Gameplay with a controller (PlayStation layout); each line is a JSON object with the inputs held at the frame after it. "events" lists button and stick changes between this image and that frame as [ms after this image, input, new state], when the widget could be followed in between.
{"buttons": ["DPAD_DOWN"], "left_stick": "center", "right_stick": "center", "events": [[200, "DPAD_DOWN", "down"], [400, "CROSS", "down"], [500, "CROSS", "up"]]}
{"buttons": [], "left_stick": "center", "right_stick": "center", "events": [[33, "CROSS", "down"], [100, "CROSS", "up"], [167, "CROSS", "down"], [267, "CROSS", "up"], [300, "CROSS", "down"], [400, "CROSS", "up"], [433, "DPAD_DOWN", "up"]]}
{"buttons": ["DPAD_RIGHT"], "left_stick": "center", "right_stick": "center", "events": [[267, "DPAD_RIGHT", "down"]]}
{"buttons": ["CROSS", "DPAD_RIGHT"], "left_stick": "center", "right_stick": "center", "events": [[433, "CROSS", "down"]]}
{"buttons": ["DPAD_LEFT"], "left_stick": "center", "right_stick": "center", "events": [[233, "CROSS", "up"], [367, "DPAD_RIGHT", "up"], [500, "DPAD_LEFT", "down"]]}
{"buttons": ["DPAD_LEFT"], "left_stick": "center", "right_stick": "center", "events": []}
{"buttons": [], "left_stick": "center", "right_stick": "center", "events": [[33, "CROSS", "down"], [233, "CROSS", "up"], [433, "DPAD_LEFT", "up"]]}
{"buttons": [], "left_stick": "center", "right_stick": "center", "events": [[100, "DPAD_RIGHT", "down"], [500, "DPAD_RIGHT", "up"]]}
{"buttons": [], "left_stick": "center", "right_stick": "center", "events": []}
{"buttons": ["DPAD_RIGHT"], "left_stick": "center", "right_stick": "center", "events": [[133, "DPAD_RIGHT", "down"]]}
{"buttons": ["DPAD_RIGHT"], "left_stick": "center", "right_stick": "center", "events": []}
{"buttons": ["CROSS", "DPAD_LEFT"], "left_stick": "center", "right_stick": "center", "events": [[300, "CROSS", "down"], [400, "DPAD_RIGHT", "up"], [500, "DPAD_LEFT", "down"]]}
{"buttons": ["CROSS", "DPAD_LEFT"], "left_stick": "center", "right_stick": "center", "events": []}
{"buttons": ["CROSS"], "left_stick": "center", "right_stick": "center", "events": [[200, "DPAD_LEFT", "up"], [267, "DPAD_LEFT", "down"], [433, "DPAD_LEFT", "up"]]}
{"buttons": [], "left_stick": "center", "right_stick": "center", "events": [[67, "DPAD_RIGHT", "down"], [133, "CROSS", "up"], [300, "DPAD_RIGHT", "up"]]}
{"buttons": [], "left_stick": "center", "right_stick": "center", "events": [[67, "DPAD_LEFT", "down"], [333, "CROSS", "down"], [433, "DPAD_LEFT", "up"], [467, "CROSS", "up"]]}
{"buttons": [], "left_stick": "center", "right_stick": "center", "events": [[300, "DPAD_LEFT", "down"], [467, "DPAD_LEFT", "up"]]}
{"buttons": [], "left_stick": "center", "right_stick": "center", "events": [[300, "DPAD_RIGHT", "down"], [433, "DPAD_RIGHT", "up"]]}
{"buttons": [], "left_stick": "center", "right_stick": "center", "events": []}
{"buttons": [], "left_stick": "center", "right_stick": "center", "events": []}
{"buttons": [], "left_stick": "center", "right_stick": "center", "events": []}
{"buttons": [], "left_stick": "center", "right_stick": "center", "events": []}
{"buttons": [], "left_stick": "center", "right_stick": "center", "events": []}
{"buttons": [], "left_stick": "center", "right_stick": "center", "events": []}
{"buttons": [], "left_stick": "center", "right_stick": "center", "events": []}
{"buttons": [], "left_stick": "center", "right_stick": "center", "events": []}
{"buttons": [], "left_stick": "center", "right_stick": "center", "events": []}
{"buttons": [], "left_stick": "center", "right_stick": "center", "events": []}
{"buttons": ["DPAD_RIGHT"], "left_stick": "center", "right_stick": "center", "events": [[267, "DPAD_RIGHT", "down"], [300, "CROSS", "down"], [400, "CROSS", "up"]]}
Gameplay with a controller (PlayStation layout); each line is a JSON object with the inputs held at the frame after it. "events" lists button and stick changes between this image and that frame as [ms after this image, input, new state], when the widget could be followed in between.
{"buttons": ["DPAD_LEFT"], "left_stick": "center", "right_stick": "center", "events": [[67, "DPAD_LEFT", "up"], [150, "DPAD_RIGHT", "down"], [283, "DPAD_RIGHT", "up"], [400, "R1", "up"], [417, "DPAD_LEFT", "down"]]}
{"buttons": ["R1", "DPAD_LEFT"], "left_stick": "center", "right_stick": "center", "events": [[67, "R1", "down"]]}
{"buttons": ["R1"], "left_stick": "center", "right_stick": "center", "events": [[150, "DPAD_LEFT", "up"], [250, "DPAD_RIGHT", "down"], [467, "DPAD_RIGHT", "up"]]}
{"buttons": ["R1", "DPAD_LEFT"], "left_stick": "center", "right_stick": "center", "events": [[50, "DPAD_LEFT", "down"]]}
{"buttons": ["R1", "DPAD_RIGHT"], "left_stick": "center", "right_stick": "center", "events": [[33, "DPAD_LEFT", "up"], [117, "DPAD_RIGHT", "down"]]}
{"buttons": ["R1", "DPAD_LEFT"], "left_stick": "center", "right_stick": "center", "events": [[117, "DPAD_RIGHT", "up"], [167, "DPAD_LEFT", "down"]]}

**ASSIGNED TASK**. Output the entire listing again, word for word.

**RESULT OF THE TASK**.
Gameplay with a controller (PlayStation layout); each line is a JSON object with the inputs held at the frame after it. "events" lists button and stick changes between this image and that frame as [ms after this image, input, new state], when the widget could be followed in between.
{"buttons": ["DPAD_DOWN"], "left_stick": "center", "right_stick": "center", "events": [[200, "DPAD_DOWN", "down"], [400, "CROSS", "down"], [500, "CROSS", "up"]]}
{"buttons": [], "left_stick": "center", "right_stick": "center", "events": [[33, "CROSS", "down"], [100, "CROSS", "up"], [167, "CROSS", "down"], [267, "CROSS", "up"], [300, "CROSS", "down"], [400, "CROSS", "up"], [433, "DPAD_DOWN", "up"]]}
{"buttons": ["DPAD_RIGHT"], "left_stick": "center", "right_stick": "center", "events": [[267, "DPAD_RIGHT", "down"]]}
{"buttons": ["CROSS", "DPAD_RIGHT"], "left_stick": "center", "right_stick": "center", "events": [[433, "CROSS", "down"]]}
{"buttons": ["DPAD_LEFT"], "left_stick": "center", "right_stick": "center", "events": [[233, "CROSS", "up"], [367, "DPAD_RIGHT", "up"], [500, "DPAD_LEFT", "down"]]}
{"buttons": ["DPAD_LEFT"], "left_stick": "center", "right_stick": "center", "events": []}
{"buttons": [], "left_stick": "center", "right_stick": "center", "events": [[33, "CROSS", "down"], [233, "CROSS", "up"], [433, "DPAD_LEFT", "up"]]}
{"buttons": [], "left_stick": "center", "right_stick": "center", "events": [[100, "DPAD_RIGHT", "down"], [500, "DPAD_RIGHT", "up"]]}
{"buttons": [], "left_stick": "center", "right_stick": "center", "events": []}
{"buttons": ["DPAD_RIGHT"], "left_stick": "center", "right_stick": "center", "events": [[133, "DPAD_RIGHT", "down"]]}
{"buttons": ["DPAD_RIGHT"], "left_stick": "center", "right_stick": "center", "events": []}
{"buttons": ["CROSS", "DPAD_LEFT"], "left_stick": "center", "right_stick": "center", "events": [[300, "CROSS", "down"], [400, "DPAD_RIGHT", "up"], [500, "DPAD_LEFT", "down"]]}
{"buttons": ["CROSS", "DPAD_LEFT"], "left_stick": "center", "right_stick": "center", "events": []}
{"buttons": ["CROSS"], "left_stick": "center", "right_stick": "center", "events": [[200, "DPAD_LEFT", "up"], [267, "DPAD_LEFT", "down"], [433, "DPAD_LEFT", "up"]]}
{"buttons": [], "left_stick": "center", "right_stick": "center", "events": [[67, "DPAD_RIGHT", "down"], [133, "CROSS", "up"], [300, "DPAD_RIGHT", "up"]]}
{"buttons": [], "left_stick": "center", "right_stick": "center", "events": [[67, "DPAD_LEFT", "down"], [333, "CROSS", "down"], [433, "DPAD_LEFT", "up"], [467, "CROSS", "up"]]}
{"buttons": [], "left_stick": "center", "right_stick": "center", "events": [[300, "DPAD_LEFT", "down"], [467, "DPAD_LEFT", "up"]]}
{"buttons": [], "left_stick": "center", "right_stick": "center", "events": [[300, "DPAD_RIGHT", "down"], [433, "DPAD_RIGHT", "up"]]}
{"buttons": [], "left_stick": "center", "right_stick": "center", "events": []}
{"buttons": [], "left_stick": "center", "right_stick": "center", "events": []}
{"buttons": [], "left_stick": "center", "right_stick": "center", "events": []}
{"buttons": [], "left_stick": "center", "right_stick": "center", "events": []}
{"buttons": [], "left_stick": "center", "right_stick": "center", "events": []}
{"buttons": [], "left_stick": "center", "right_stick": "center", "events": []}
{"buttons": [], "left_stick": "center", "right_stick": "center", "events": []}
{"buttons": [], "left_stick": "center", "right_stick": "center", "events": []}
{"buttons": [], "left_stick": "center", "right_stick": "center", "events": []}
{"buttons": [], "left_stick": "center", "right_stick": "center", "events": []}
{"buttons": ["DPAD_RIGHT"], "left_stick": "center", "right_stick": "center", "events": [[267, "DPAD_RIGHT", "down"], [300, "CROSS", "down"], [400, "CROSS", "up"]]}
Gameplay with a controller (PlayStation layout); each line is a JSON object with the inputs held at the frame after it. "events" lists button and stick changes between this image and that frame as [ms after this image, input, new state], when the widget could be followed in between.
{"buttons": ["DPAD_LEFT"], "left_stick": "center", "right_stick": "center", "events": [[67, "DPAD_LEFT", "up"], [150, "DPAD_RIGHT", "down"], [283, "DPAD_RIGHT", "up"], [400, "R1", "up"], [417, "DPAD_LEFT", "down"]]}
{"buttons": ["R1", "DPAD_LEFT"], "left_stick": "center", "right_stick": "center", "events": [[67, "R1", "down"]]}
{"buttons": ["R1"], "left_stick": "center", "right_stick": "center", "events": [[150, "DPAD_LEFT", "up"], [250, "DPAD_RIGHT", "down"], [467, "DPAD_RIGHT", "up"]]}
{"buttons": ["R1", "DPAD_LEFT"], "left_stick": "center", "right_stick": "center", "events": [[50, "DPAD_LEFT", "down"]]}
{"buttons": ["R1", "DPAD_RIGHT"], "left_stick": "center", "right_stick": "center", "events": [[33, "DPAD_LEFT", "up"], [117, "DPAD_RIGHT", "down"]]}
{"buttons": ["R1", "DPAD_LEFT"], "left_stick": "center", "right_stick": "center", "events": [[117, "DPAD_RIGHT", "up"], [167, "DPAD_LEFT", "down"]]}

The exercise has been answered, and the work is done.